When did you start thinking about how you would transition that work to the outside and how you’d do something beneficial with your realizations about trauma?
One of the ways they punished me when I went to prison was that they put me in a segregated housing unit because I was documented as having a mental health disorder. They would stick me on suicide watch, which was way more degrading than normal incarceration. I had an altercation with an officer, and when I reported it, they administration told me, “You seem unstable so we’re going to put you on suicide watch.” They left me there for three weeks.
When you’re on suicide watch, you’re in a big quilted gown they call a turtle suit; you don’t have underwear or socks; there’s windows everywhere so you can be watched; you have to knock on the window to ask someone to come unlock the bathroom, and it’s freezing cold and lights on 24⁄7. You don’t get phone calls. You don’t get to write letters. You don’t see anyone. They effectively disappear you. Your family and friends who are used to hearing from you by phone calls don’t know where you are. I wasn’t suicidal when I went there, but I became very suicidal and kept thinking, “Who’s speaking for me?”
When I got off the suicide watch, I remembered my question of “Who speaks for me?” From there, I started thinking about what I wanted to come after incarceration. How do I keep living once I get out from this trauma, and how do I raise awareness so others know they need to join me, to make these changes, and create alternatives to incarceration for women and girls and LGBT people of color?
I hadn’t yet coined the phrase “trauma-to-prison pipeline,” but the day that I was leaving prison, I walked by a group of women who asked, “How are we going to get in touch with you when you get out, Taylar, because we know you’re going to do things?” What a huge pressure! I said, “I don’t know yet, but just search for ‘Who speaks for me?’”

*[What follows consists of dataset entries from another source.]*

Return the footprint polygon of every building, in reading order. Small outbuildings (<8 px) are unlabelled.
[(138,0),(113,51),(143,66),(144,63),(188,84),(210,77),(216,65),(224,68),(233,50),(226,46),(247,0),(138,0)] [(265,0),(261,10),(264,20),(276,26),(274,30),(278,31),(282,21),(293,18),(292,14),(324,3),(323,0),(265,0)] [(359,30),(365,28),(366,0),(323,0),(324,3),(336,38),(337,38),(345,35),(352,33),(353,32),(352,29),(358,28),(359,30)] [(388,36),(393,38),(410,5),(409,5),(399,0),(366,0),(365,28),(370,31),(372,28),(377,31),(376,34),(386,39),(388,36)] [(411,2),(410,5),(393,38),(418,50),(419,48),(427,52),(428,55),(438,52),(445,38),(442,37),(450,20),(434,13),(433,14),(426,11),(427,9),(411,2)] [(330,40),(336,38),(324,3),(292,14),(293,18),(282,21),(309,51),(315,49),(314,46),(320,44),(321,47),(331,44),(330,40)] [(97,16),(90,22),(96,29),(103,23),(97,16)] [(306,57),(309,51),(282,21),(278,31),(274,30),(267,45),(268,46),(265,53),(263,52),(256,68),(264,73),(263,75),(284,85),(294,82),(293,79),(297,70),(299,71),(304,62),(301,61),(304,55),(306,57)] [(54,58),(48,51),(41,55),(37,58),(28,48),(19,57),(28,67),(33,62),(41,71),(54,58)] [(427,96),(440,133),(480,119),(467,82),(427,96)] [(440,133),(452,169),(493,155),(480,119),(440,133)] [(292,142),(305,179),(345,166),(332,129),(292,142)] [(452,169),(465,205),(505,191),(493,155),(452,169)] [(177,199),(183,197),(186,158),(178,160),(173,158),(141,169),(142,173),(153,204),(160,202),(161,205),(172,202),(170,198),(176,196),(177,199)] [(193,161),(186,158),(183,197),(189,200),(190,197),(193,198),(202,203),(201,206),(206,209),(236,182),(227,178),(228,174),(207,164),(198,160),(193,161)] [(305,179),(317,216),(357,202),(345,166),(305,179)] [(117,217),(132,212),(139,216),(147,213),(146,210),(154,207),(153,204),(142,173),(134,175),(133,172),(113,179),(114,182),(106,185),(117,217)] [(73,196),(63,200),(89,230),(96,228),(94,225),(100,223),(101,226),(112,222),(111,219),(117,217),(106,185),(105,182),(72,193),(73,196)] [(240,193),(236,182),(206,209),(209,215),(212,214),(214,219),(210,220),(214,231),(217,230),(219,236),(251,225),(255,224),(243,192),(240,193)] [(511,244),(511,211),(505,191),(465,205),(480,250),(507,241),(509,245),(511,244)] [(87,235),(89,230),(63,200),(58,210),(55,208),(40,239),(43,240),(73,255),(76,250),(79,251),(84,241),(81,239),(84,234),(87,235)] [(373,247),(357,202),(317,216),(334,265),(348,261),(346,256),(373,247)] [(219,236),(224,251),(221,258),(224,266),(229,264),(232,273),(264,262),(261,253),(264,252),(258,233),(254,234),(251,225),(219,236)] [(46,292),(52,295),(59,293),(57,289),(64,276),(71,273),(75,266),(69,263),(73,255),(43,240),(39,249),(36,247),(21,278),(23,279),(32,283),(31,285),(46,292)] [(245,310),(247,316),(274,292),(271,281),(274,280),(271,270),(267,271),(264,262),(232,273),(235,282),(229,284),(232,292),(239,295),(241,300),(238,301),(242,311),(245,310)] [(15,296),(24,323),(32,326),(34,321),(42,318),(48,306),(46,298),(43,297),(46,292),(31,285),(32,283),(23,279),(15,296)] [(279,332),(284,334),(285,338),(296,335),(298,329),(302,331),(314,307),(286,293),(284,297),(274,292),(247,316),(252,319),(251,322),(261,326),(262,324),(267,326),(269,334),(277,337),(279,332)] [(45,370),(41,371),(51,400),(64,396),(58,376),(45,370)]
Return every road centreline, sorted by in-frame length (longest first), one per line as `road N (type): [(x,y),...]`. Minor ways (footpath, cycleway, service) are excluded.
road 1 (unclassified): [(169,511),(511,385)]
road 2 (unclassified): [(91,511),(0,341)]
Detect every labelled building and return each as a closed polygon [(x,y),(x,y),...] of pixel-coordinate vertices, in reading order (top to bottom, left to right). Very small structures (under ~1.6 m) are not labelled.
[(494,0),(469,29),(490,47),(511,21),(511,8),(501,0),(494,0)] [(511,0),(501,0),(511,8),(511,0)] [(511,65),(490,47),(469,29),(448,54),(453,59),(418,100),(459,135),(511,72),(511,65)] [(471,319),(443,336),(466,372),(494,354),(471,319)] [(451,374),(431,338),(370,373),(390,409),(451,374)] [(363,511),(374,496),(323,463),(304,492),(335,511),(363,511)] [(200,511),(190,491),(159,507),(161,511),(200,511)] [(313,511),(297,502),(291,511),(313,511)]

When I started sharing stories of my struggle coming home, it suddenly hit me. I said: “Everyone talks about the school to prison pipeline. When it comes to women and girls and LGBT people of color, we need to start talking about the trauma-to-prison pipeline because it is real.”
How did you turn that idea of the “trauma-to-prison pipeline” into a nonprofit organization?
I founded my nonprofit to build a trauma-informed justice system and create alternatives to incarceration. One of the ways we interrupt the trauma-to-prison pipeline is by raising awareness of the trauma in our community and among people with multiple marginalized identities like me.
We have trainings, a speakers bureau, writing groups, and webinars to help people. Once they begin to share their story, they find a community and start to shed that shame and begin to heal. When people hear your story, there’s going to be not just compassion but inspiration for people to get up and act. When I say “Who speaks for me?,” it means when I’m incarcerated or too depressed or beaten down, I may need someone to share my story. But when I’m able to share my story myself, those allies and accomplices can come along and help me.
At the end of it, it really is about healing from the trauma that was untreated that led to the incarceration because we have a system that’s built upon preying upon those that are most marginalized, over-sentencing them, and then punishing them for identities that aren’t agreed with.
Why is it important to you to focus your work on LGBTQ women of color?
We have multiple marginalized identities, which means that whatever trauma we had growing up in our homes, it’s compounded. I’ve also found that judges are harsher in sentencing people of color and women and LGBTQ people. The judge who sentenced me told me, “I believe you made people abuse you.” Even if it’s not in your sentencing, it’s going to be very hard when you get to prison. People don’t want to think about Black queer people. We are not valued in our society. Also, this is me, and I want to shine a light on my truth and what happened to me.